Umstritten ist das Gesetz aber auch deshalb, weil es sich im Kern um eine Maßnahme zur Verschleierung und Verharmlosung der Zerstörungen, auf denen der technologische Fortschritt beruht, handelt. Die als lebensnotwendig angesehene Wärme (wozu auch Elektrizität gerechnet werden kann) wurde und wird stets über die Verbrennung und damit über die unwiederbringliche Vernichtung der Ausgangssubstanz erzeugt. Aus der kleinen Holzfeuerstelle des Homo erectus in der Savanne wurde das in Eisen und Beton gefaßte Großkraftwerk der Neuzeit. Der Preis des vermeintlichen Fortschritts: Die Atmosphärenzusammensetzung der Erde verändert sich, der rasant steigende Kohlendioxidgehalt trägt zur globalen Aufheizung bei - eine Katastrophe vor allem für die flachen Inselstaaten und Küstengebiete, da der Meeresspiegel steigt, aber auch für die heute schon in unwirtlichen Regionen lebenden und in der Regel ärmeren Menschen, die kaum Chancen haben, sich eine neue Heimat zu suchen; nicht zuletzt deshalb, weil sie von den Bewohnern der Wohlstandsregionen gewaltsam daran gehindert werden.

Mit der CCS-Technologie, die sich noch im Erforschungsstadium befindet, würde der auf Verbrennung und Zerstörung basierenden technologischen Entwicklung nicht etwa ein Riegel vorgeschoben, sondern sie würde fortgesetzt, quasi legitimiert.

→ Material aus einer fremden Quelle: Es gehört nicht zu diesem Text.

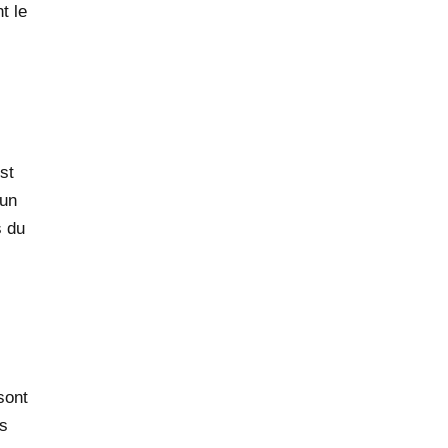
t le
st
 un
s du
 sont
us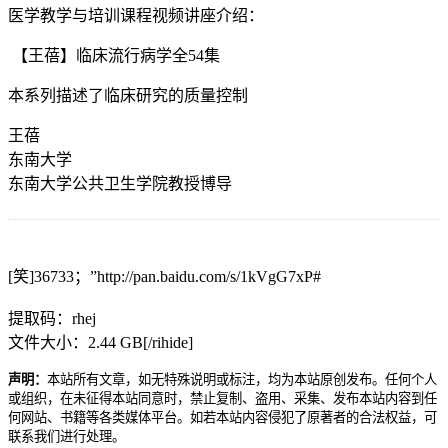
医学教学与培训课程视频讲座介绍：
【王蓓】临床流行病学全54集
本系列描述了临床研究的质量控制
王蓓
东南大学
东南大学公共卫生学院教授博导
[笑]36733；”http://pan.baidu.com/s/1kVgG7xP#
提取码：rhej
文件大小：2.44 GB[/rihide]
声明：
本站所有文章，如无特殊说明或标注，均为本站原创发布。任何个人
或组织，在未征得本站同意时，禁止复制、盗用、采集、发布本站内容到任
何网站、书籍等各类媒体平台。如若本站内容侵犯了原著者的合法权益，可
联系我们进行处理。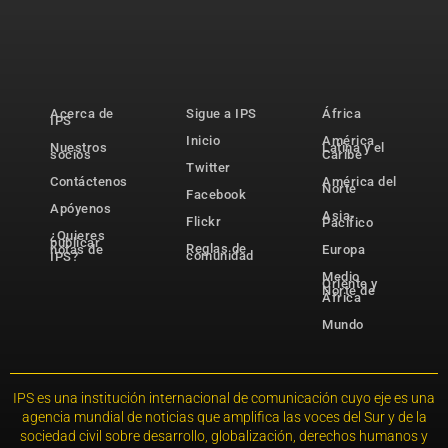
Acerca de
Sigue a IPS
África
IPS
Inicio
América
Nuestros
Latina y el
socios
Caribe
Twitter
Contáctenos
América del
Norte
Facebook
Apóyenos
Asia-
Flickr
Pacífico
¿Quieres
publicar
Reglas de
notas de
Europa
comunidad
IPS?
Medio
Oriente y
Norte de
África
Mundo
IPS es una institución internacional de comunicación cuyo eje es una
agencia mundial de noticias que amplifica las voces del Sur y de la
sociedad civil sobre desarrollo, globalización, derechos humanos y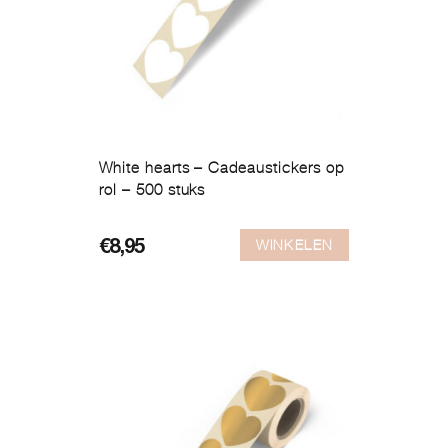
White hearts – Cadeaustickers op
rol – 500 stuks
WINKELEN
€
8,95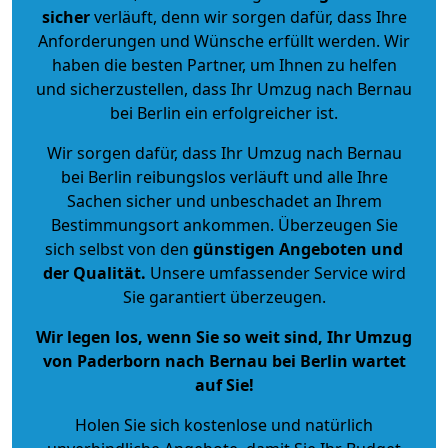
sicher
verläuft, denn wir sorgen dafür, dass Ihre
Anforderungen und Wünsche erfüllt werden. Wir
haben die besten Partner, um Ihnen zu helfen
und sicherzustellen, dass Ihr Umzug nach Bernau
bei Berlin ein erfolgreicher ist.
Wir sorgen dafür, dass Ihr Umzug nach Bernau
bei Berlin reibungslos verläuft und alle Ihre
Sachen sicher und unbeschadet an Ihrem
Bestimmungsort ankommen. Überzeugen Sie
sich selbst von den
günstigen Angeboten und
der Qualität
.
Unsere umfassender Service wird
Sie garantiert überzeugen.
Wir legen los, wenn Sie so weit sind, Ihr Umzug
von Paderborn nach Bernau bei Berlin wartet
auf Sie!
Holen Sie sich kostenlose und natürlich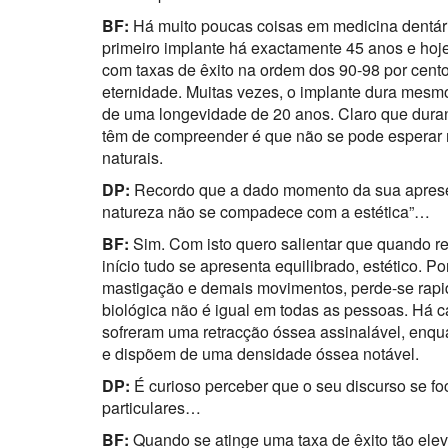
BF:
Há muito poucas coisas em medicina dentári
primeiro implante há exactamente 45 anos e ho
com taxas de êxito na ordem dos 90-98 por cent
eternidade. Muitas vezes, o implante dura mesm
de uma longevidade de 20 anos. Claro que dura
têm de compreender é que não se pode esperar m
naturais.
DP:
Recordo que a dado momento da sua apresent
natureza não se compadece com a estética”…
BF:
Sim. Com isto quero salientar que quando r
início tudo se apresenta equilibrado, estético. 
mastigação e demais movimentos, perde-se rapi
biológica não é igual em todas as pessoas. Há 
sofreram uma retracção óssea assinalável, enq
e dispõem de uma densidade óssea notável.
DP:
É curioso perceber que o seu discurso se f
particulares…
BF:
Quando se atinge uma taxa de êxito tão elev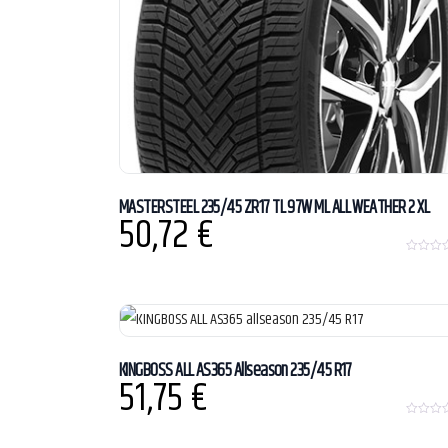
MASTERSTEEL 235/45 ZR17 TL 97W ML ALL WEATHER 2 XL
50,72
€
0
o
u
t
o
f
5
KINGBOSS ALL AS365 Allseason 235/45 R17
51,75
€
0
o
u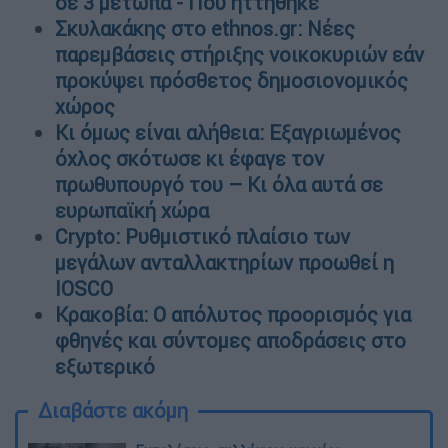
σε 3 μέτωπα - Πού ηττήθηκε
Σκυλακάκης στο ethnos.gr: Νέες
παρεμβάσεις στήριξης νοικοκυριών εάν
προκύψει πρόσθετος δημοσιονομικός
χώρος
Κι όμως είναι αλήθεια: Εξαγριωμένος
όχλος σκότωσε κι έφαγε τον
πρωθυπουργό του – Κι όλα αυτά σε
ευρωπαϊκή χώρα
Crypto: Ρυθμιστικό πλαίσιο των
μεγάλων ανταλλακτηρίων προωθεί η
IOSCO
Κρακοβία: Ο απόλυτος προορισμός για
φθηνές και σύντομες αποδράσεις στο
εξωτερικό
Διαβάστε ακόμη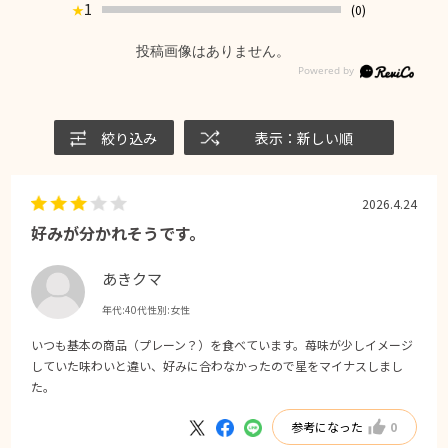
1
(0)
★
投稿画像はありません。
絞り込み
表示：新しい順
2026.4.24
好みが分かれそうです。
あきクマ
年代:
40代
性別:
女性
いつも基本の商品（プレーン？）を食べています。苺味が少しイメージ
していた味わいと違い、好みに合わなかったので星をマイナスしまし
た。
参考になった
0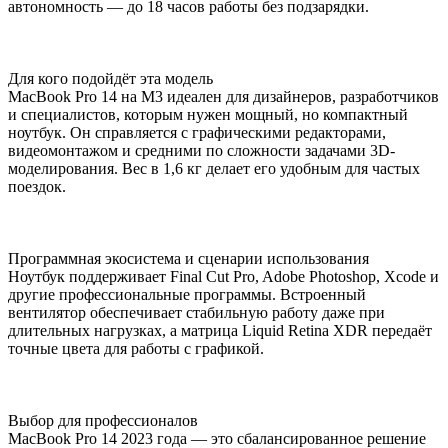
автономность — до 18 часов работы без подзарядки.
Для кого подойдёт эта модель
MacBook Pro 14 на M3 идеален для дизайнеров, разработчиков
и специалистов, которым нужен мощный, но компактный
ноутбук. Он справляется с графическими редакторами,
видеомонтажом и средними по сложности задачами 3D-
моделирования. Вес в 1,6 кг делает его удобным для частых
поездок.
Программная экосистема и сценарии использования
Ноутбук поддерживает Final Cut Pro, Adobe Photoshop, Xcode и
другие профессиональные программы. Встроенный
вентилятор обеспечивает стабильную работу даже при
длительных нагрузках, а матрица Liquid Retina XDR передаёт
точные цвета для работы с графикой.
Выбор для профессионалов
MacBook Pro 14 2023 года — это сбалансированное решение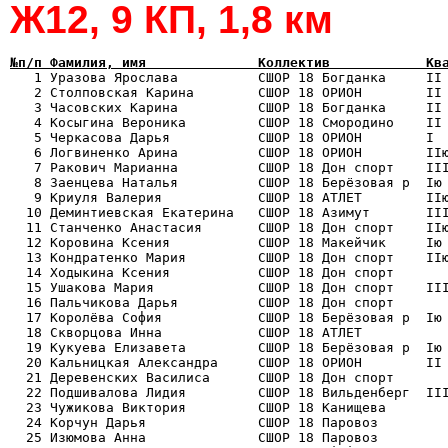
Ж12, 9 КП, 1,8 км
№п/п Фамилия, имя              Коллектив            Кв

   1 Уразова Ярослава          СШОР 18 Богданка     II
   2 Столповская Карина        СШОР 18 ОРИОН        II 
   3 Часовских Карина          СШОР 18 Богданка     II 
   4 Косыгина Вероника         СШОР 18 Смородино    II 
   5 Черкасова Дарья           СШОР 18 ОРИОН        I  
   6 Логвиненко Арина          СШОР 18 ОРИОН        IIю
   7 Ракович Марианна          СШОР 18 Дон спорт    III
   8 Заенцева Наталья          СШОР 18 Берёзовая р  Iю 
   9 Криуля Валерия            СШОР 18 АТЛЕТ        IIю
  10 Деминтиевская Екатерина   СШОР 18 Азимут       III
  11 Станченко Анастасия       СШОР 18 Дон спорт    IIю
  12 Коровина Ксения           СШОР 18 Макейчик     Iю 
  13 Кондратенко Мария         СШОР 18 Дон спорт    IIю
  14 Ходыкина Ксения           СШОР 18 Дон спорт       
  15 Ушакова Мария             СШОР 18 Дон спорт    III
  16 Пальчикова Дарья          СШОР 18 Дон спорт       
  17 Королёва София            СШОР 18 Берёзовая р  Iю 
  18 Скворцова Инна            СШОР 18 АТЛЕТ           
  19 Кукуева Елизавета         СШОР 18 Берёзовая р  Iю 
  20 Кальницкая Александра     СШОР 18 ОРИОН        II 
  21 Деревенских Василиса      СШОР 18 Дон спорт       
  22 Подшивалова Лидия         СШОР 18 Вильденберг  III
  23 Чужикова Виктория         СШОР 18 Канищева        
  24 Корчун Дарья              СШОР 18 Паровоз         
  25 Изюмова Анна              СШОР 18 Паровоз         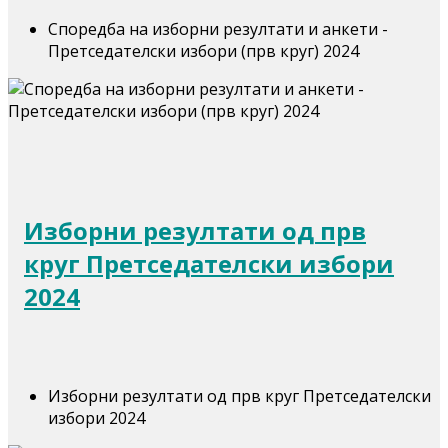
Споредба на изборни резултати и анкети -
Претседателски избори (прв круг) 2024
Изборни резултати од прв
круг Претседателски избори
2024
Изборни резултати од прв круг Претседателски
избори 2024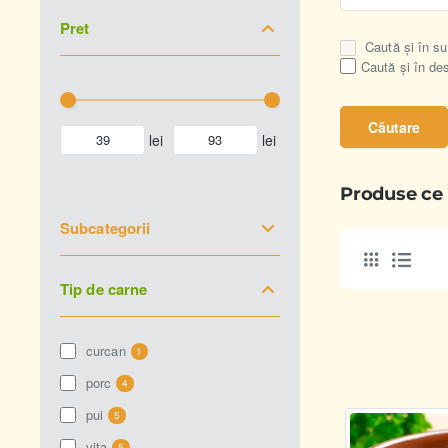
Pret
Caută și în su
Caută și în de
Căutare
lei
lei
Produse ce î
Subcategorii
Tip de carne
curcan
1
porc
4
pui
5
vita
5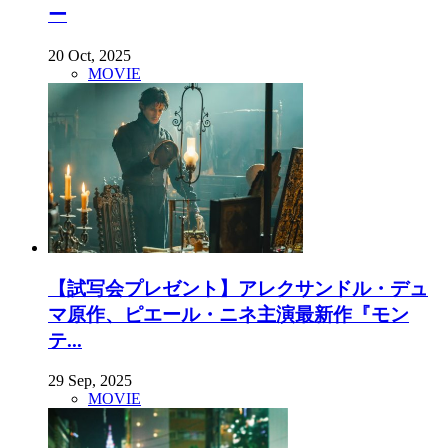
ー
20 Oct, 2025
MOVIE
【試写会プレゼント】アレクサンドル・デュ
マ原作、ピエール・ニネ主演最新作『モン
テ...
29 Sep, 2025
MOVIE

Übersehen wird dabei, daß der zunehmende Energieverbrauch der Menschheit keineswegs mit einer allgemeinen Erleichterung der Lebensbewältigung einherging, sondern daß der Verbrauch ein Wachstum befördert, das im wesentlichen die Funktion hat, die Menschen immer enger den vorherrschenden Produktions- und Reproduktionsbedingungen zu unterstellen.

Die Entscheidung für das Abscheiden und Lagern von Kohlendioxid, so die CCS-Technologie denn in Deutschland eingeführt wird, ist eine Entscheidung unter zahllosen, die fortwährend auf dem immer gleichen Kurs getroffen werden. Nicht auf die zunehmende Befreiung des Menschen von den ihn bedingenden Zwängen der Existenzsicherung und Lebensbewältigung treibt die technologische Weiterentwicklung zu, sondern auf die Vertiefung seiner Verfügbarmachung bis hin zur finalen Verwertung der Physis.